Que dose foi essa? A que vimos desencadeada nos anos 1950, a partir do tiro no próprio peito de um líder sagaz pelo poder, mas visionário ao esperar que “cada gota do meu sangue será uma chama imortal na vossa consciência (...) Lutei contra a espoliação do Brasil. Lutei contra a espoliação do povo. Tenho lutado de peito aberto”. E de peito aberto disparou o processo. Vem o sol da cor de sangue na manhã de 24 de agosto a partir de quando irrompe uma nova consciência sobretudo na nação jovem. E numa sequência de comoções continentais como se a carta do suicida, um estancieiro burguês de olhos e ouvidos no povo, fosse remetida a todos os subdesenvolvidos. Jacobo Arbenz vira a página feudal na Guatemala, Fidel e Che descem a serra para expulsar o capital do império de cima das suas terras de fumo e açúcar, Allende ousa implantar a democracia socialista.
E no Brasil a propagação de tudo isso consegue isolar a liderança da grande imprensa com o recado novo que nos empolgava. Vêm os russos e mandam aos céus o Sputnik, num impacto de quem pode mais pode menos. A propaganda do socialismo real dá esse recado.

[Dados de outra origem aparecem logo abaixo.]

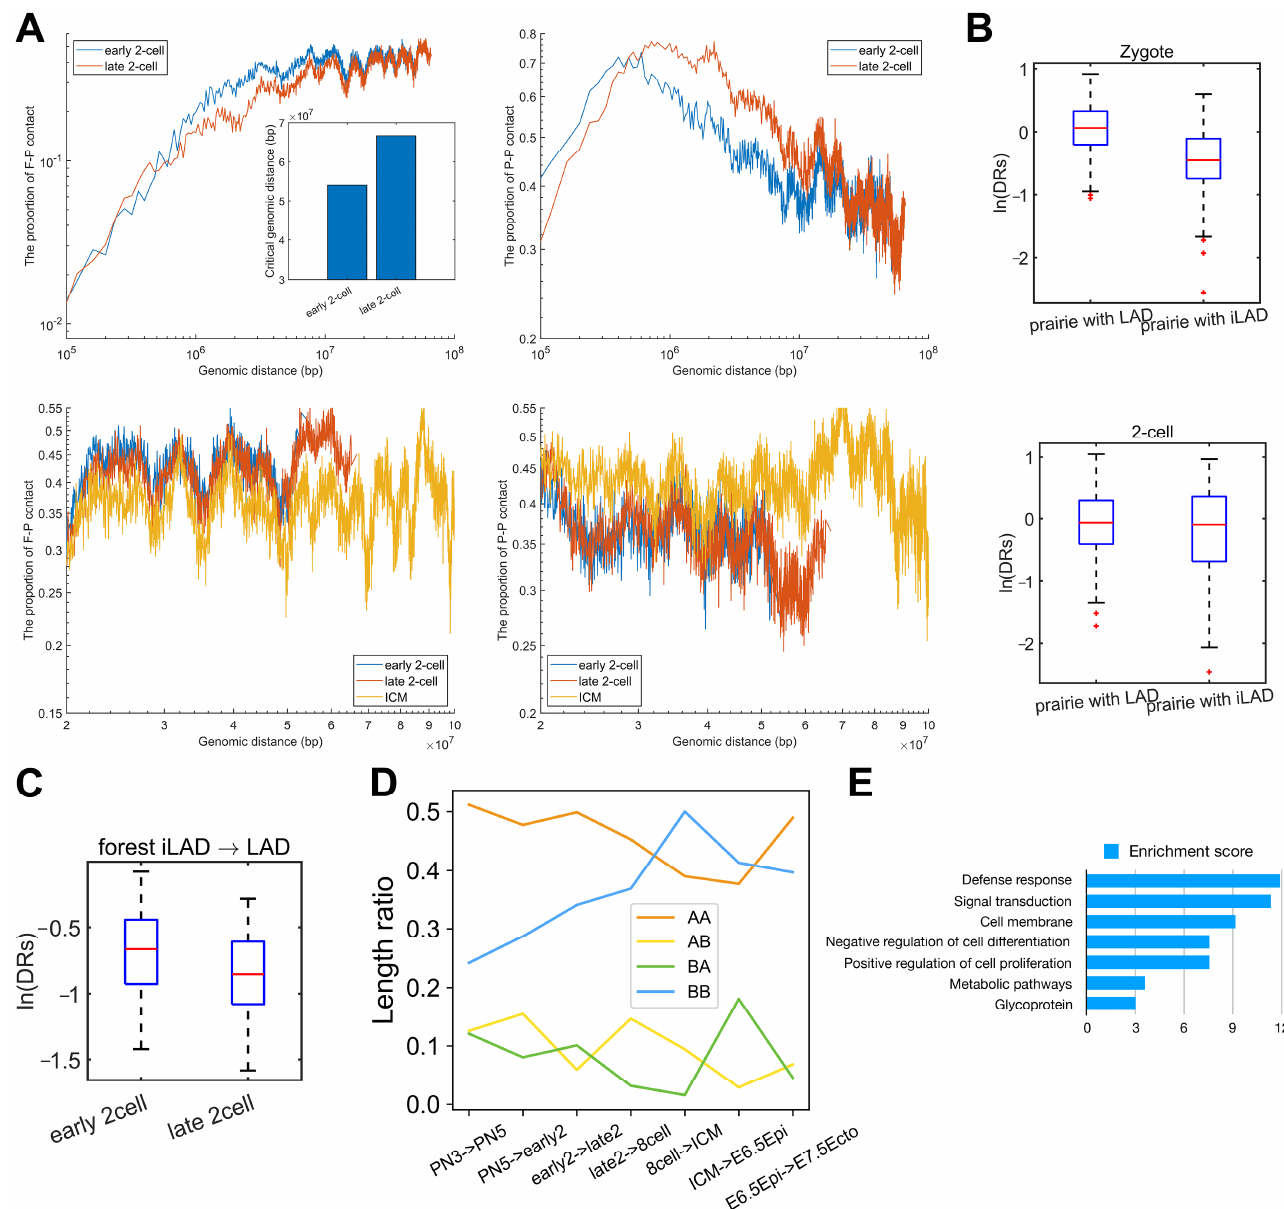
Figure 4. ZGA and associated 3D genome architecture change. ( A ) The upper two figures represent the proportion of F–P and P–P spatial interactions within the top 10% contact probabilities under one certain genomic distance, for normal mouse early 2-cell, late 2-cell. The lower two figures were the amplifications of the partial regions of two upper figures and ICM was also included for comparison. The inner plot represents the critical genomic distance of early 2-cell and late 2-cell. ( B ) The domain segregation ratio ( DR s ) of prairie domains that are/are not in LAD regions in mouse embryos. ( C ) The domain segregation ratio of forest domains switching from iLAD to LAD during mouse ZGA, in early 2-cell and late 2-cell. ( D ) The proportion of four components (AA: A → A, AB: A → B, BA: B → A, BB: B → B) in each transition of mouse embryos (e.g., from early 2-cell to late 2-cell). The length ratios of, e.g., AA for PN3 -> PN5 indicates the ratio between the genome length of stable A regions (between PN3 and PN5) and the entire genome length. ( E ) Function annotation clustering of prairie genes switching from B to A during mouse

O menino bem criado, filho de deputado, terminaria encadeando esses adventos em sua formação de ser social. A velinha acesa no oratório da mãe, de fé empenhada na cura do pai com doença de sentenciado à morte, seria a primeira angústia religiosa. E daí, na sequência, a ideológica. Barreto Sobrinho, o pai, visitara a Rússia, devia ser um conservador como os seus pares da Assembleia, mas foi ao plenário e além dele em sua franqueza de observador. Enquanto um colega usineiro voltara da mesma excursão sonegando as mudanças sociais que vira, Barreto não mede as palavras nem a franqueza. Constatara a seu modo o que, um pouco antes, o sóbrio Graciliano Ramos certificara em livro.

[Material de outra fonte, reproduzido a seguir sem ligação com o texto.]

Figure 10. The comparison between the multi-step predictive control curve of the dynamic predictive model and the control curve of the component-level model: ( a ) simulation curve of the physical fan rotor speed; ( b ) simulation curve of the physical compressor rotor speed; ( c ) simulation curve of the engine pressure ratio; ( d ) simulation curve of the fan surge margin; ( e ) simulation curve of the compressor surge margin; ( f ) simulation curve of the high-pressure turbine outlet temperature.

Aos 51 anos, sedado na morfina, o pai deixa em seu olhar final uma confiança ou certeza que o filho não deixou apagar-se com a saída do caixão. Sentiu-se autorizado a pensar e caminhar livremente, não apenas por sua formatura, mas de consciência social formada, engajando-se numa idade em que os buços se espalham em grossas barbas como símbolo de uma revolta universal.

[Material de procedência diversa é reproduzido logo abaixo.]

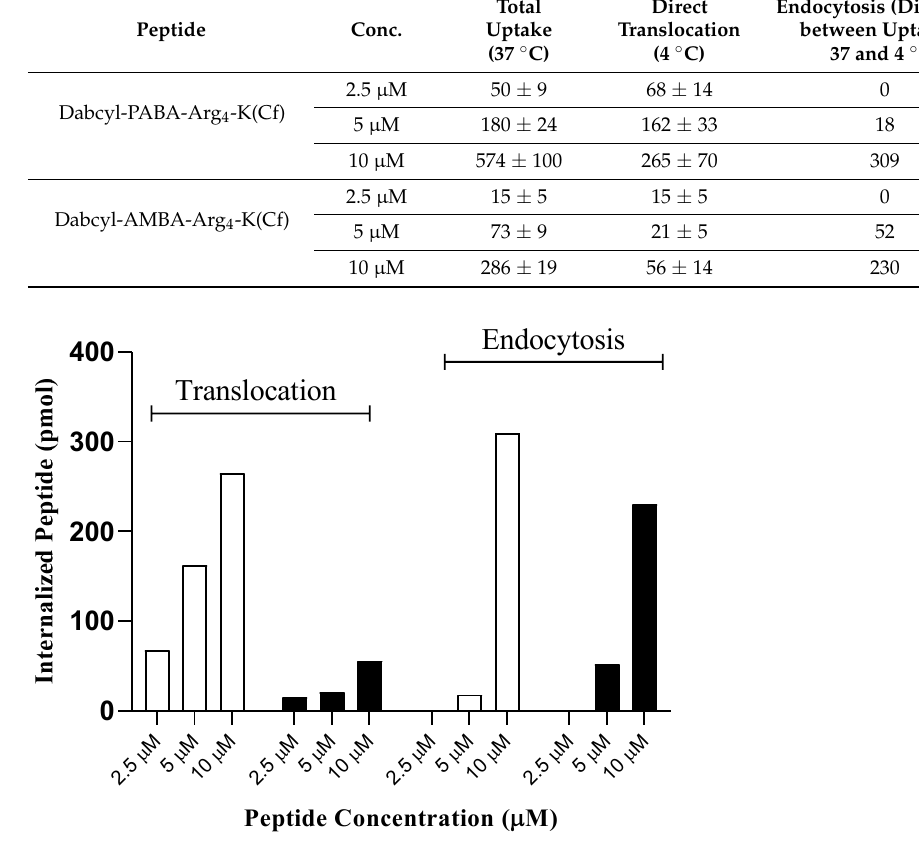
Figure 9. Effect of endocytosis inhibitors on the cellular uptake of peptide conjugates. MDA-MB-231 cells were pretreated with NaN 3 (10 mM) and DOG (5 mM) for 30 min, the cells were then treated with the peptide conjugates (5 µ M) for 90 min. Significant difference from control was measured using Student’s t test (* p < 0.05 and ** p < 0.01). Table 2. Quantification of the extent of different internalization pathways in CHO cells (at 2.5, 5 and 10 µM). Values refer to the average amount of internalized peptide in pmoles. For each condition, experiments have been repeated independently at least 3 times. Peptide Conc.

E eis-me cinquenta e mais anos depois, aqui e agora, de livro na mão a revolver no borralho do tempo a memória tumultuada que vi de perto, uns lances diretamente, outros mais temerários através da militância no jornal, tudo trazido, uma frase ansiando por outra, por Francisco de Paula Barreto Sobrinho, recém-saído do Covid-19. Saio da página para alinhavar a crônica, deixando-o debruçado numa ponte do Capibaribe, num dos anos de chumbo, à espera do passaporte que o levará ao exílio. Marco a página para o meu retorno deixando um mundo que se foi à minha espera.